FARSI ATLETI DELLA VITA

“FARSI ATLETI DELLA VITA” :

Una raccomandazione di un Maestro Libero Muratore  Scozzese

rivolta ai giovani

di  C. S. 

Questa lettura è stata effettuata in occasione del “ II Incontro Giovanile per la Formazione Umana”, svoltosi a Orbetello dal 13 al 15 Settembre 2017. L’evento, rivolto esclusivamente ai giovani, ha come unico scopo quello di offrire una “ riflessione intorno all’uomo ” per cercare di comprendere, con leggerezza, che cosa sia l’uomo e per meditare sulla sua forza intellettiva ma anche sulla sua debolezza, sulla sua precarietà e sulla sua finitezza. Pertanto, l’intendimento di questo incontro culturale è di favorire, quello che noi abbiamo definito, in modo arbitrario, la “crescita umana”.

> _Consegna_: Prosegui il brano sugli atleti della vita a partire dalla sua ultima frase. L'elenco è materiale a sé, indipendente dal brano sugli atleti della vita.

> _Estratto dei dati_:
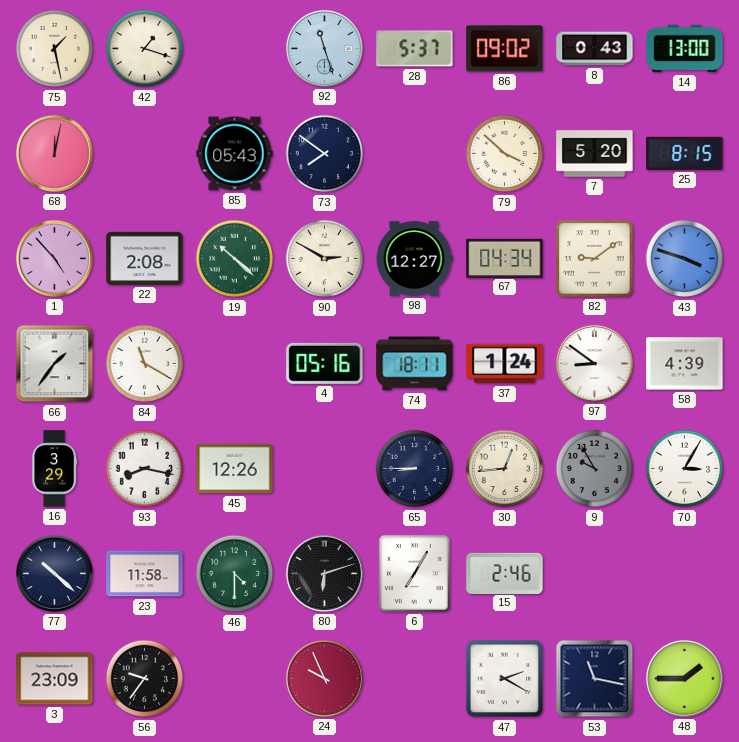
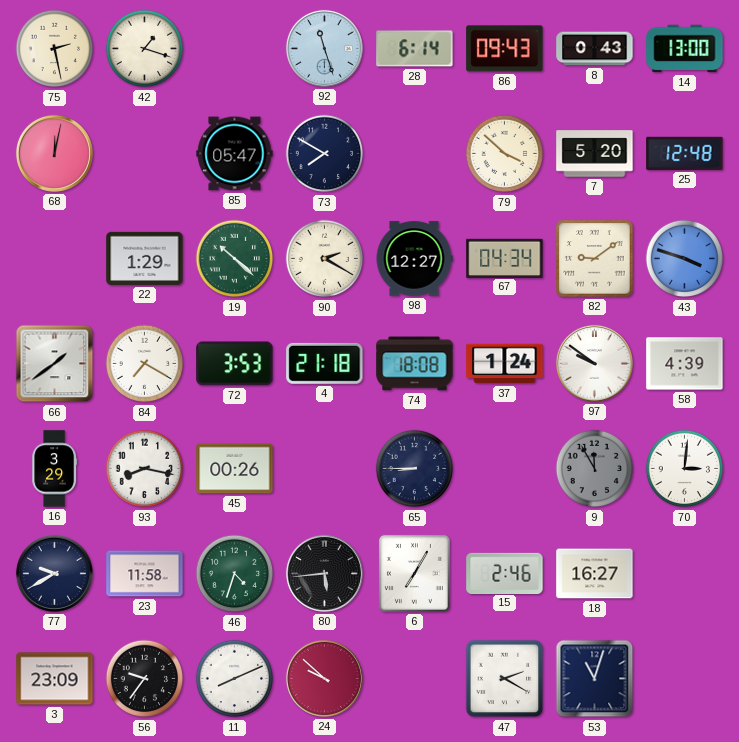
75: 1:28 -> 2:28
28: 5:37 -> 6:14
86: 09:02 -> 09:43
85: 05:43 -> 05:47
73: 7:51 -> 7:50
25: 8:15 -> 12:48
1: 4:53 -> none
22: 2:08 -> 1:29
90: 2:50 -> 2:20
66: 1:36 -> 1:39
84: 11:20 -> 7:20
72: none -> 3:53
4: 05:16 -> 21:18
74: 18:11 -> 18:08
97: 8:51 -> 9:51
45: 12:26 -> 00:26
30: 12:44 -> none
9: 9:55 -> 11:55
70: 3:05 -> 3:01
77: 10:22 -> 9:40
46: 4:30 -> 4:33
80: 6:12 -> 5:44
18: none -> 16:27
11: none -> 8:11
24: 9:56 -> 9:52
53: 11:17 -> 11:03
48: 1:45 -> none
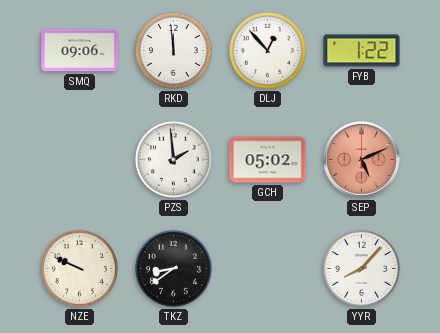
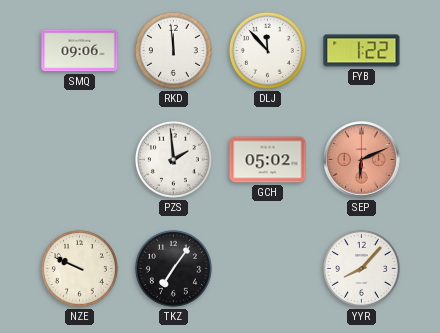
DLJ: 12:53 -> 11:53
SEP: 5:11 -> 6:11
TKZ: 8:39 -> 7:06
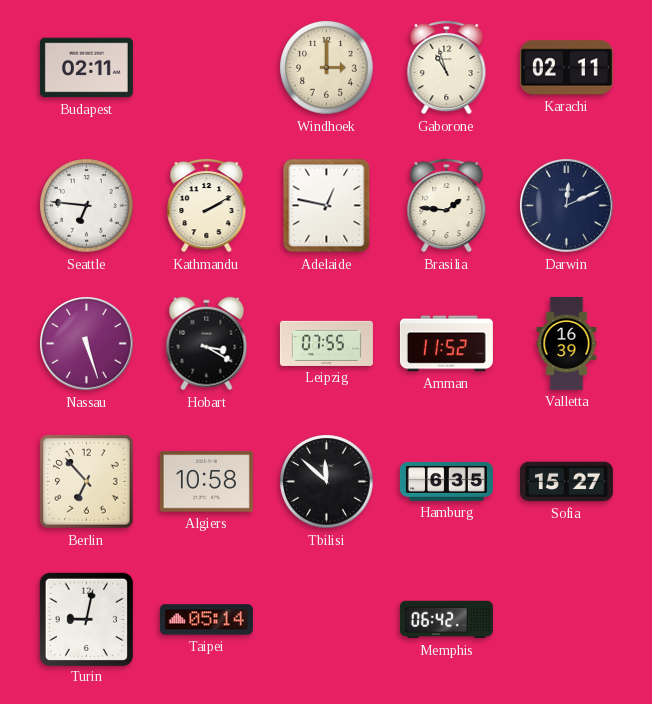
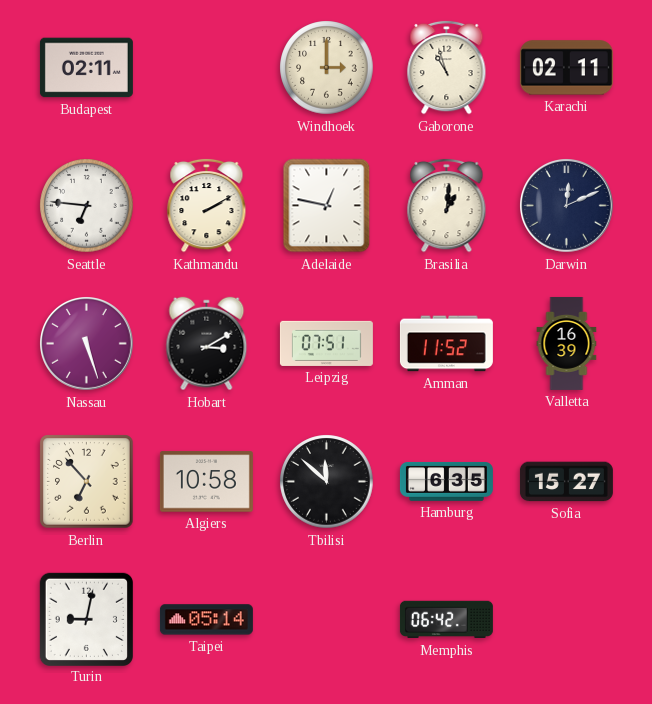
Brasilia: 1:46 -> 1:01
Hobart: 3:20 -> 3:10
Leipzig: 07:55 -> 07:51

> _Svolgimento_:
“Cultura” è sete di conoscenza, è stimolo alla riflessione critica, è “ricerca disinteressata della verità”. Una ricerca continua rivolta non solo all’esterno, verso la realtà che ci circonda, ma anche all’interno, verso noi stessi, verso la parte più profonda, più spirituale.  Quindi, cultura è, non sola “ricerca accademica”, su temi razionali, scientifici e umanistici”, ma è anche “ricerca sapienziale” – termine non facilmente esprimibile- una forma di conoscenza superiore che ha come scopo quello di permettere  una riflessione sul senso della vita, sui principi supremi, sulla “posizione dell’uomo nel cosmo” – concetto caro a Max Scheler ed a tutta la filosofia antropologica- , una riflessione sul senso del Sacro, sul “Motore Primo Immobile”, secondo la definizione Aristotelica. La sapienza è l’arte di vivere di un “Maestro”. Sapienza non è solamente avere conoscenza, ma è anche essere in grado di applicarla/utilizzarla nella vita pratica. Entrambe, cioè la ricerca accademica e quella sapienziale, devono dialogare e integrarsi per migliorare la nostra formazione; perché solo così possiamo raggiungere una “libertà di pensiero; solo così possiamo diventare “Uomini Liberi” e per Libero, intendo, colui che è fine a se stesso, colui che non è sottomesso ad altri. “Libero” è colui che ubbidisce solo alla sua “coscienza” e non gli altri uomini.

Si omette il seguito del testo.